_WHAT YOU WILL DO_
All lines from the top of the records below through the line holding "amuezjornadas@gmail.com", and only those, should be printed exactly, minus the pictures.
START GIVEN RECORDS
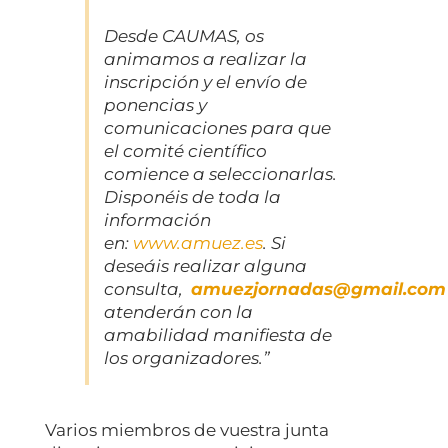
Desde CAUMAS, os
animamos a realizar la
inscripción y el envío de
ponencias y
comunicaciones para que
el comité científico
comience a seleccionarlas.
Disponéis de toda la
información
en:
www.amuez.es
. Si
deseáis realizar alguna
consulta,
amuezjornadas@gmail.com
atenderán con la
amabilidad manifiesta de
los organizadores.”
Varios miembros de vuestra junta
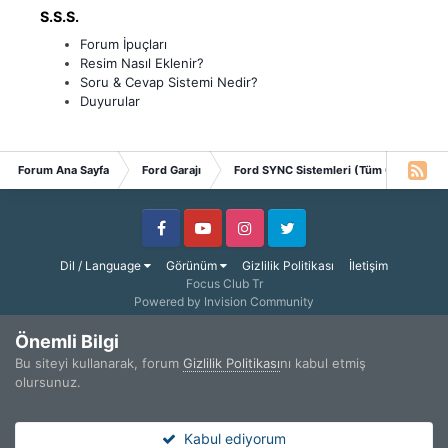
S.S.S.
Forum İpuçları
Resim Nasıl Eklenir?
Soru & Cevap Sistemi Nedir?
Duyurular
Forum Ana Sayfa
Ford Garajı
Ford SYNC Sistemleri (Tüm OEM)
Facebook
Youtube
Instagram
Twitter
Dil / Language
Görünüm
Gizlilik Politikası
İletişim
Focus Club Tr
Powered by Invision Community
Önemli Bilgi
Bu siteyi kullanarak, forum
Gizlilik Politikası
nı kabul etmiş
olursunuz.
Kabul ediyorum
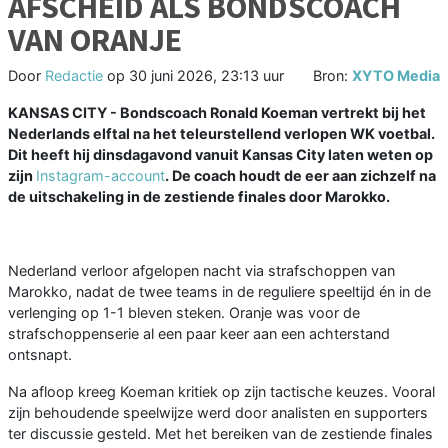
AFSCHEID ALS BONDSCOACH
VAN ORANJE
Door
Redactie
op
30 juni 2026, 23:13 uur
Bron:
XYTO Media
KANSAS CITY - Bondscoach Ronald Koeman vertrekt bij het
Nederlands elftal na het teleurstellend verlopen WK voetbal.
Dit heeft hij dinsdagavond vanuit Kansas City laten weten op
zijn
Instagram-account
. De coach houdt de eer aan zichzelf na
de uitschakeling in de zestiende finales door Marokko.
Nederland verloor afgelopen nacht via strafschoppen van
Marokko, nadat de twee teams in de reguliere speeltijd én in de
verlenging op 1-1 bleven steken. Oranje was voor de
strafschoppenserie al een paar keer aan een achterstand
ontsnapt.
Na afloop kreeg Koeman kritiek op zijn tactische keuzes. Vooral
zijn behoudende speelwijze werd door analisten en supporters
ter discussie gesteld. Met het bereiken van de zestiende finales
END GIVEN RECORDS
_EXERCISE ANSWER_
Desde CAUMAS, os
animamos a realizar la
inscripción y el envío de
ponencias y
comunicaciones para que
el comité científico
comience a seleccionarlas.
Disponéis de toda la
información
en:
www.amuez.es
. Si
deseáis realizar alguna
consulta,
amuezjornadas@gmail.com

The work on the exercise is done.